Group: alt.philosophy · Group Profile
Author: Ilja Schmelzer
Date: May 27, 2008 00:02

On 27 Mai, 04:44, oldcoot sbcglobal.net> wrote:
> Any viable theory of gravity has to address the
> most dramatic displays of gravity in action, for example a supernova.
> So what is the _acting mechanism of causation_ whereby a massive star
> is crushed down to a black hole?
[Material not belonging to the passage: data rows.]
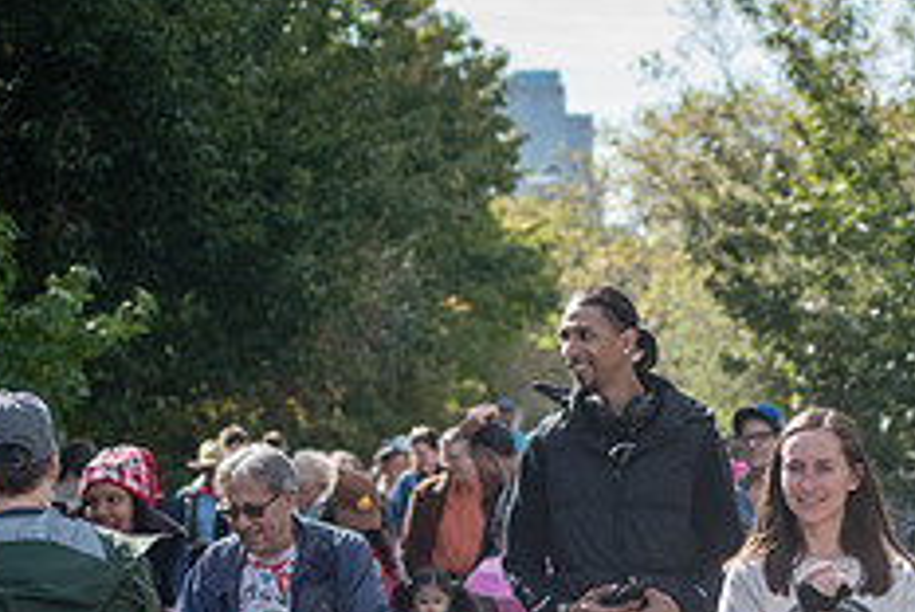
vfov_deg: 6.9
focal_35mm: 199
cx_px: 829
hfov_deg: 10.3
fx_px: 5064
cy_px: 740
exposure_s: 1/4000
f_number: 4
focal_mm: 80
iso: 1000
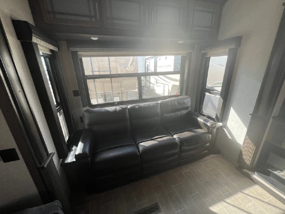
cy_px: 107
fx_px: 107
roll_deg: -0.5
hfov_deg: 106.2
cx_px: 142
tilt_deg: -20.0
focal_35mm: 13
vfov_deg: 89.9
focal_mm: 1.57
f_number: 1.8
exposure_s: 1/99
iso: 64
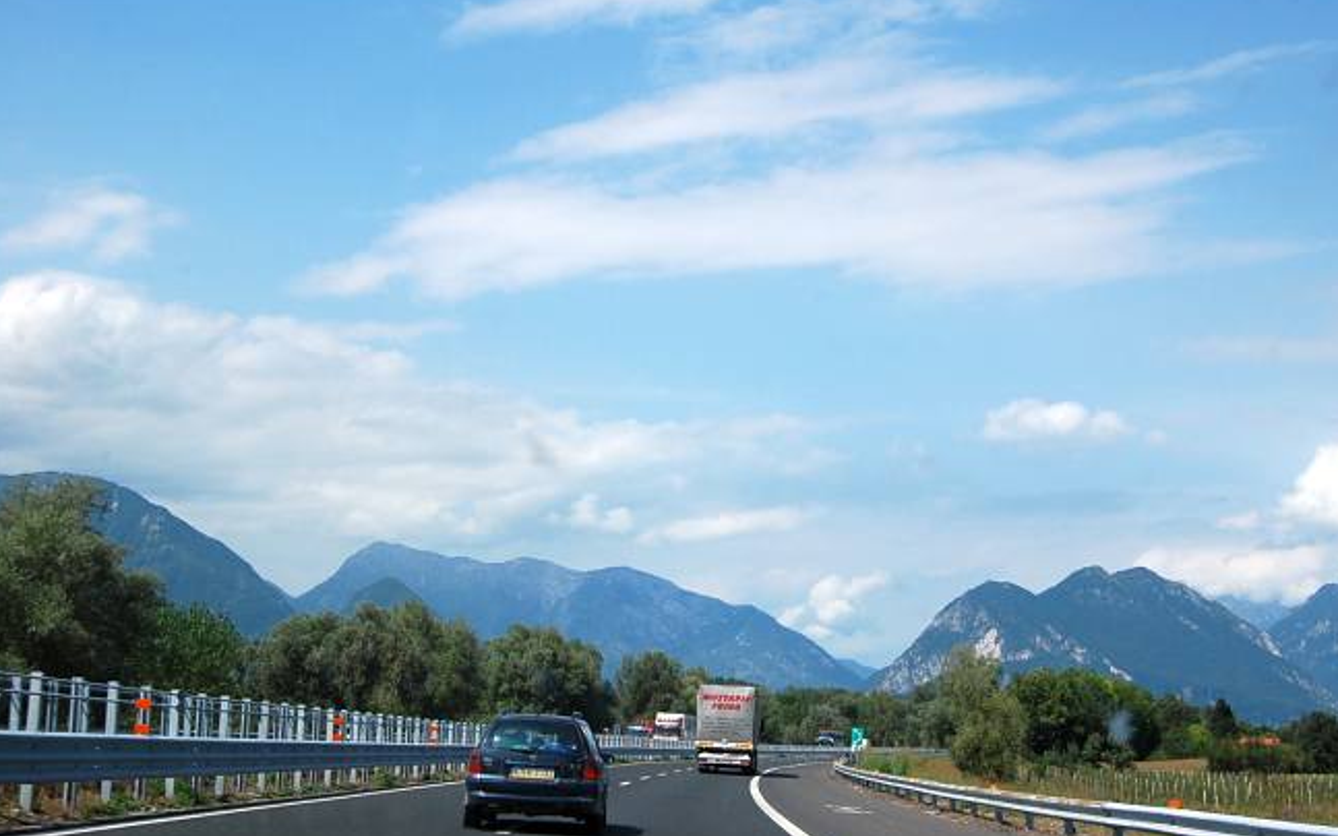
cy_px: 424
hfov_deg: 37.2
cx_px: 674
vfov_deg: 23.7
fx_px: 1988
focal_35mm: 55
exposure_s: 1/320
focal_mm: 35
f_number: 10
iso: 200
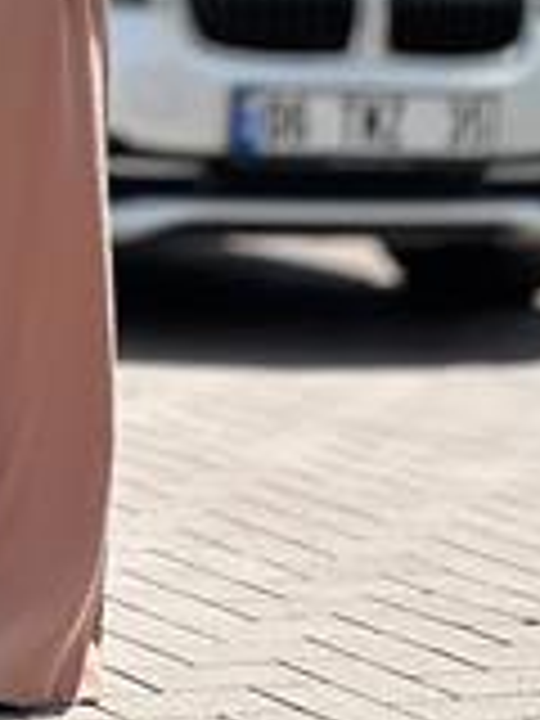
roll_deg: -0.1
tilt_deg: +1.7
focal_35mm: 199
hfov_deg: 7.4
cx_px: -81
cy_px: -187
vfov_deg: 9.8
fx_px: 4139
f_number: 2.8
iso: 32
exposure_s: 1/536
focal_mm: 9
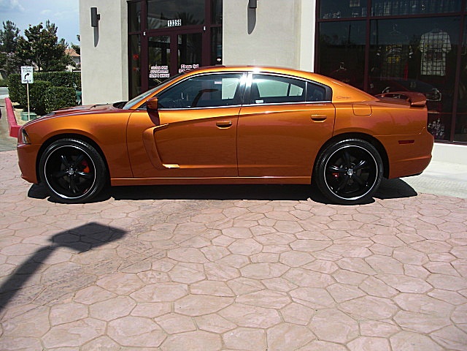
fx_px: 486
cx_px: 234
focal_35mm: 36
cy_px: 176
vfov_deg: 39.7
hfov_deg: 51.4
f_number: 7.9
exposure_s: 1/200
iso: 50
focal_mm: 6.3
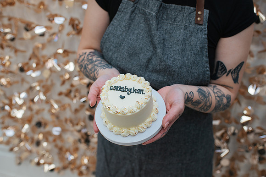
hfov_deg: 53.5
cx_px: 130
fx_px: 264
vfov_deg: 37.1
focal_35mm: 36
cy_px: 87
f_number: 3.2
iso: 400
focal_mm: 35
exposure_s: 1/160
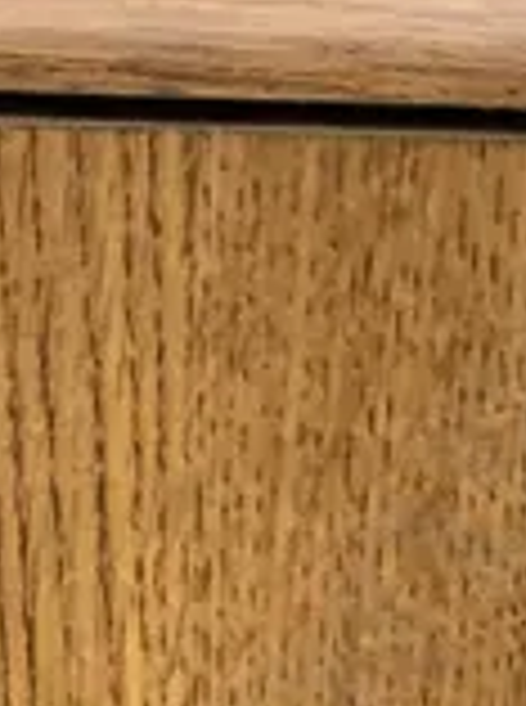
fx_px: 3458
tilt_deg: -30.8
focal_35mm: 170
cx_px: -288
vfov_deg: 10.5
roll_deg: +1.4
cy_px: 1520
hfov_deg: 8.5
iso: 160
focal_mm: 4.25
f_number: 1.8
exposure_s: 1/50
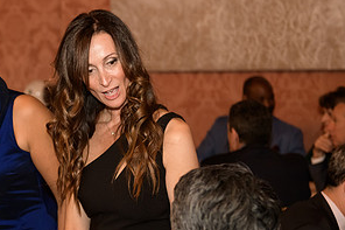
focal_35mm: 98
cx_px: 22
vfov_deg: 13.9
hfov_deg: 20.3
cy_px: 136
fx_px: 939
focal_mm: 50
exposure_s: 1/125
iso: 1000
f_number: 3.2
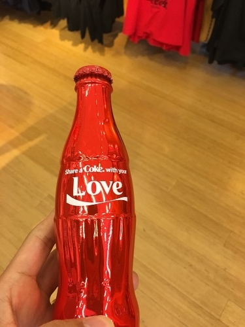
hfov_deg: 48.2
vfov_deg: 61.7
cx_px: 122
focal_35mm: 29
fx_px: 274
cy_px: 164
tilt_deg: -53.0
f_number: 2.2
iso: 125
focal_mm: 4.15
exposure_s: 1/30
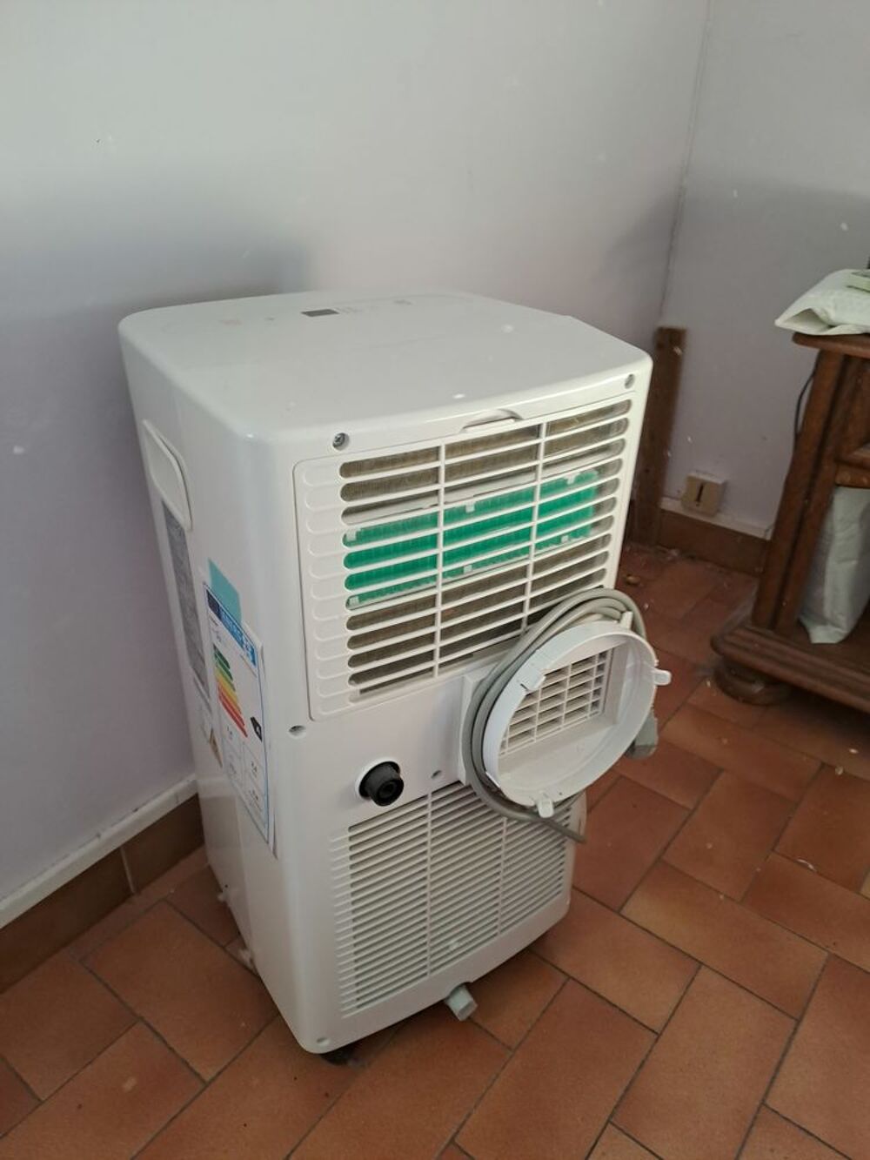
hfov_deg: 54.9
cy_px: 580
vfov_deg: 69.4
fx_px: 838
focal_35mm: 25
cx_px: 435
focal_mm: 4.65
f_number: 1.8
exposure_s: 1/50
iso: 250
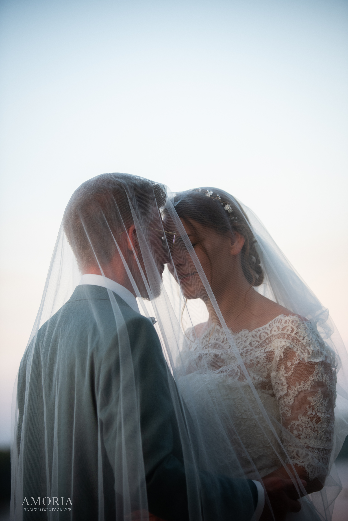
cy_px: 260
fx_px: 1478
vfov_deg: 20.0
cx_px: 174
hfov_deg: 13.4
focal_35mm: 102
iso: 250
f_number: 2.8
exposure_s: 1/160
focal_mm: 102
That is to say, what property of the
> "aether" literally POWERS the gravity that powers the stellar collapse
> that that drives the fusion that rebounds as a SN blast, leaving
> behind the collapsed mass?

For this purpose it is sufficient to obtain the Einstein equations in
some limit of the theory and then to show that the main part of the SN
explosion is covered by this limit.

This is done in my theory of gravity, see ilja-schmelzer.de/glet.
> And why, pray tell, do "aetherists" still cling to the archaic and
> stigma-ridden term (aether / ether)? It provokes the Pavlovian
> response in the hearer to simply laugh at it and ridiclue it. If you
> want to be taken serious and intend to present a working model that
> answers the above 'litmus test', get rid of that scarlet-letter word
> fercrissakes. Strike it from the lexicon. Start out with an untainted,
> neutral term.. like the spatial medium.

For a medium in three-dimensional space, which has c as its speed of
sound, and which, for small distances, violates relativistic symmetry,
it would be a kind of deception to use another name.

If somebody rejects a theory simply because it contains the term
"ether", there is no hope he will study a theory in 3D space with some
sort of condensed matter in it. Thus, it doesn't matter anyway.